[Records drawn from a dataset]
# # #
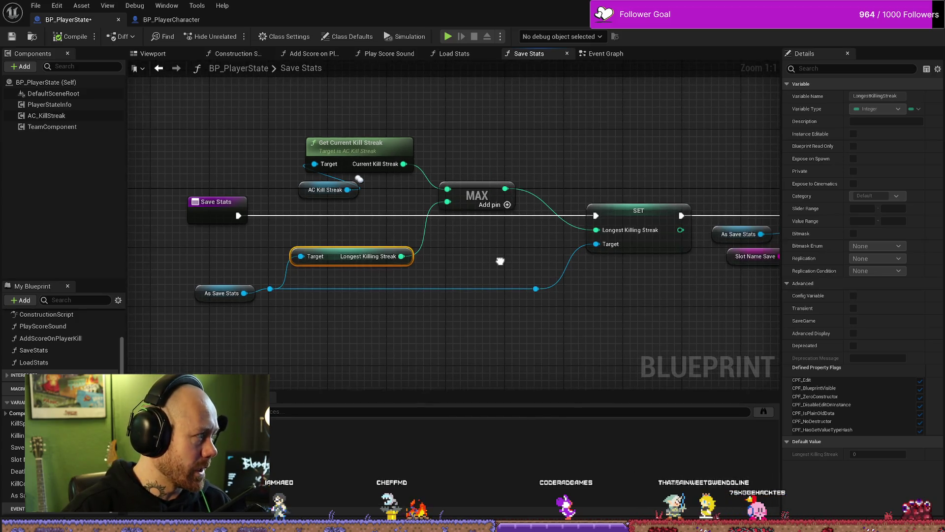
Select the kill streak, MAX and reroute node group and move it to the right
{"action": "mouse_move", "coordinate": [527, 126]}
{"action": "left_mouse_down"}
{"action": "mouse_move", "coordinate": [295, 232]}
{"action": "mouse_move", "coordinate": [321, 260]}
{"action": "left_mouse_up"}
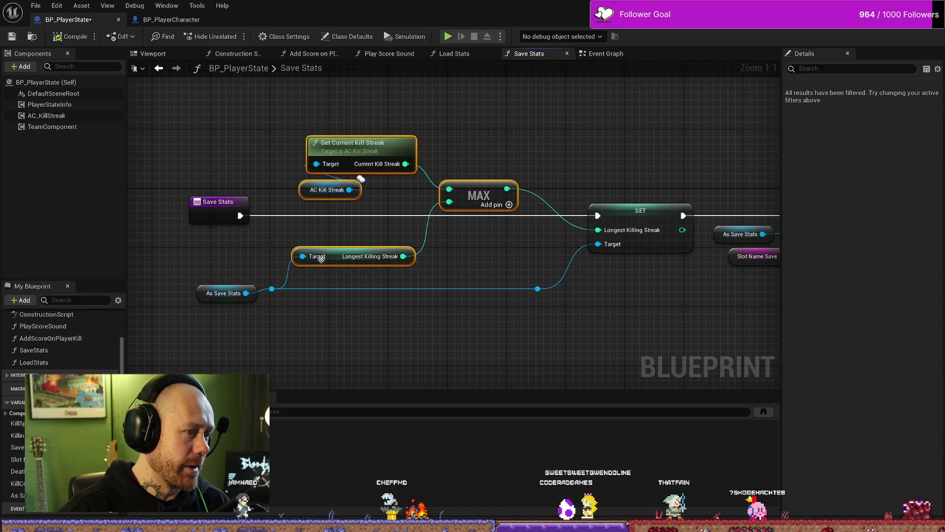
{"action": "mouse_move", "coordinate": [224, 292]}
{"action": "left_mouse_down"}
{"action": "mouse_move", "coordinate": [219, 278]}
{"action": "mouse_move", "coordinate": [213, 285]}
{"action": "left_mouse_up"}
{"action": "mouse_move", "coordinate": [515, 117]}
{"action": "left_mouse_down"}
{"action": "mouse_move", "coordinate": [320, 302]}
{"action": "mouse_move", "coordinate": [255, 327]}
{"action": "left_mouse_up"}
{"action": "mouse_move", "coordinate": [235, 288]}
{"action": "left_mouse_down"}
{"action": "mouse_move", "coordinate": [338, 290]}
{"action": "mouse_move", "coordinate": [294, 290]}
{"action": "left_mouse_up"}
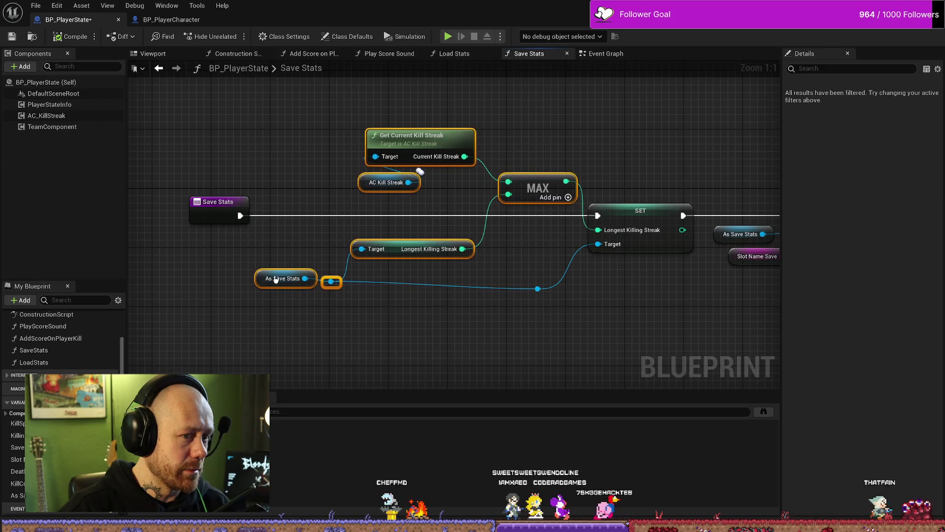
Nudge the reroute point on the As Save Stats wire slightly right
{"action": "left_click", "coordinate": [491, 358]}
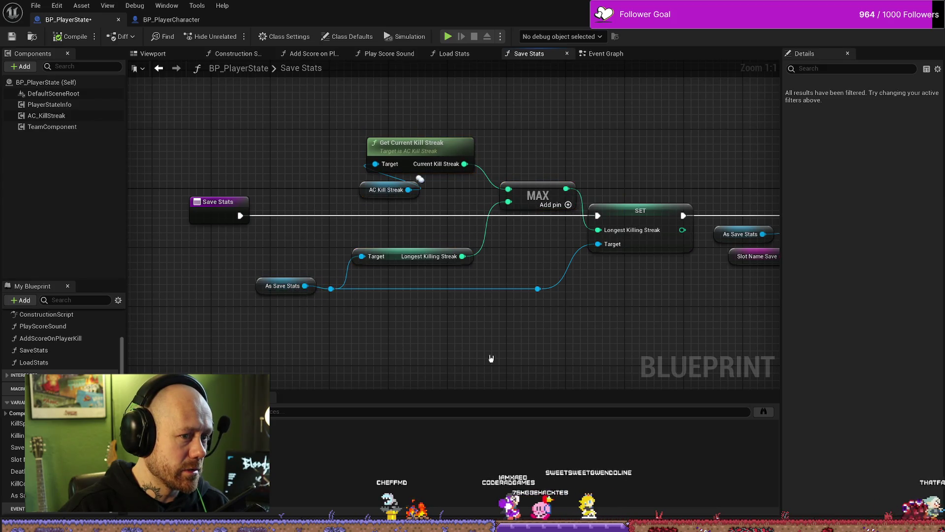
{"action": "left_click", "coordinate": [332, 289]}
{"action": "mouse_move", "coordinate": [336, 295]}
{"action": "left_mouse_down"}
{"action": "mouse_move", "coordinate": [358, 296]}
{"action": "mouse_move", "coordinate": [343, 296]}
{"action": "left_mouse_up"}
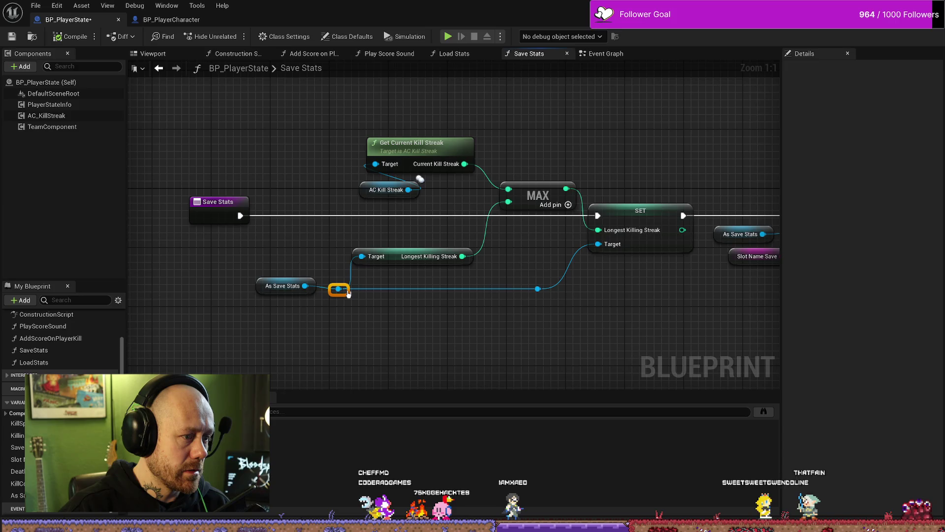
{"action": "left_click", "coordinate": [427, 326]}
Check the Save Game to Slot, player index and controller nodes, plus the SET and As Save Stats variables
{"action": "left_click_drag", "start_coordinate": [505, 316], "coordinate": [446, 315]}
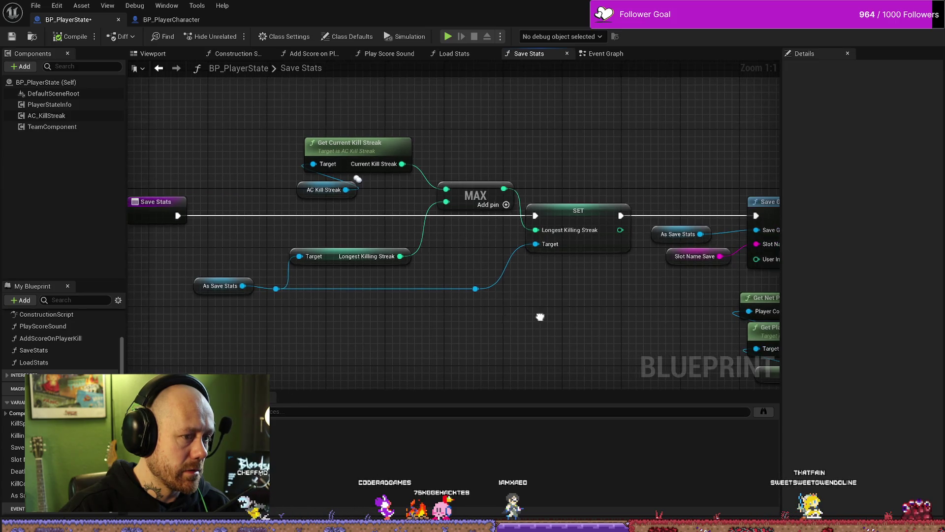
{"action": "left_click_drag", "start_coordinate": [541, 316], "coordinate": [508, 315]}
{"action": "mouse_move", "coordinate": [571, 321]}
{"action": "left_mouse_down"}
{"action": "mouse_move", "coordinate": [498, 318]}
{"action": "mouse_move", "coordinate": [525, 312]}
{"action": "left_mouse_up"}
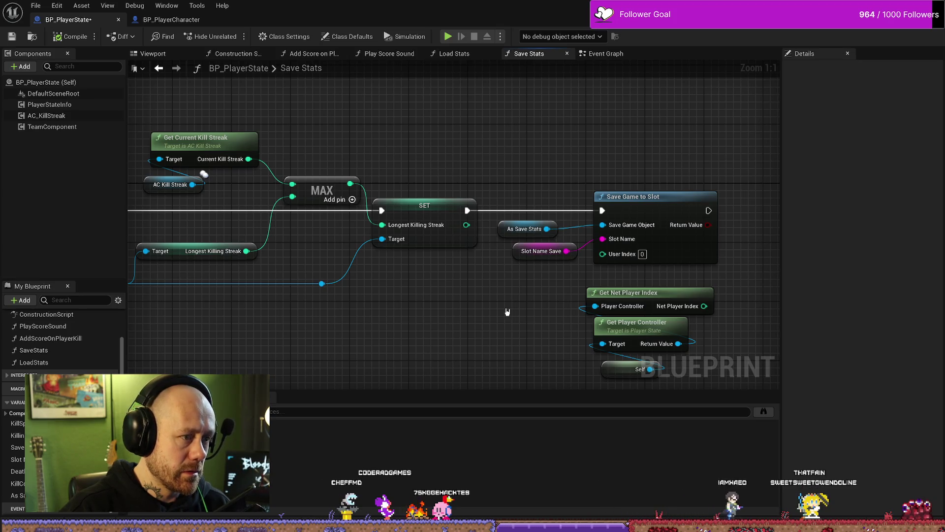
{"action": "left_click", "coordinate": [418, 213]}
{"action": "left_click_drag", "start_coordinate": [418, 318], "coordinate": [491, 318]}
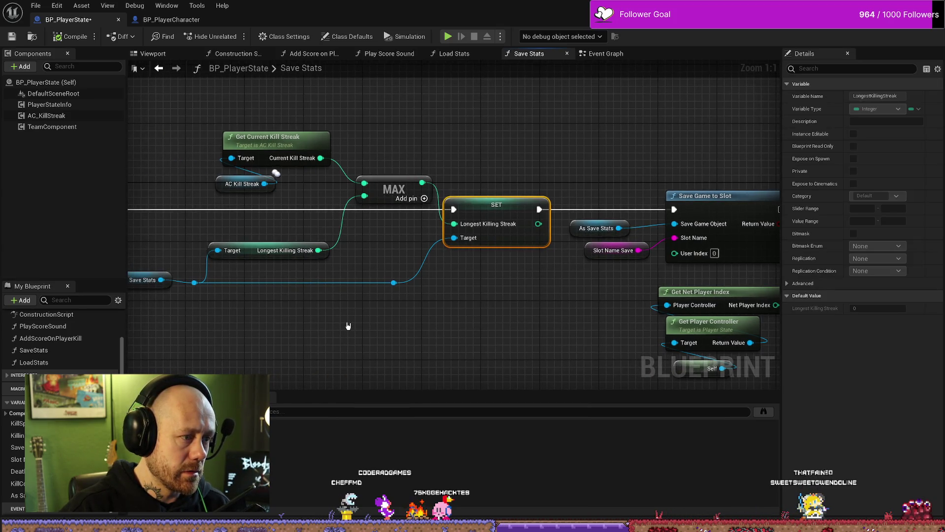
{"action": "mouse_move", "coordinate": [348, 326]}
{"action": "left_mouse_down"}
{"action": "mouse_move", "coordinate": [456, 321]}
{"action": "mouse_move", "coordinate": [434, 320]}
{"action": "mouse_move", "coordinate": [380, 258]}
{"action": "mouse_move", "coordinate": [361, 270]}
{"action": "mouse_move", "coordinate": [421, 269]}
{"action": "left_mouse_up"}
{"action": "left_click", "coordinate": [224, 281]}
{"action": "left_click", "coordinate": [435, 320]}
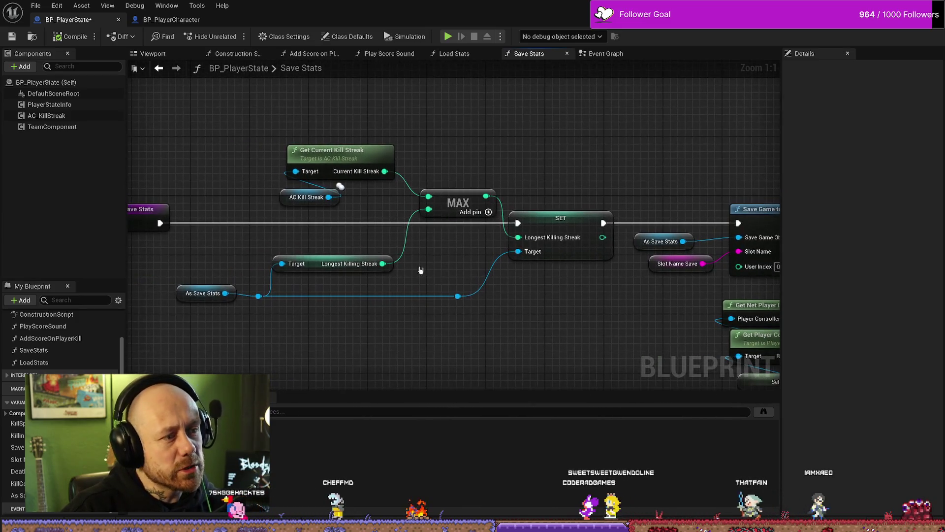
Inspect Get Current Kill Streak, AC Kill Streak and the Longest Killing Streak variable
{"action": "mouse_move", "coordinate": [369, 205]}
{"action": "left_mouse_down"}
{"action": "mouse_move", "coordinate": [281, 186]}
{"action": "mouse_move", "coordinate": [283, 143]}
{"action": "left_mouse_up"}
# # #
Show all lines from the records above where the word "Save" occurs.

Nudge the reroute point on the As Save Stats wire slightly right
Check the Save Game to Slot, player index and controller nodes, plus the SET and As Save Stats variables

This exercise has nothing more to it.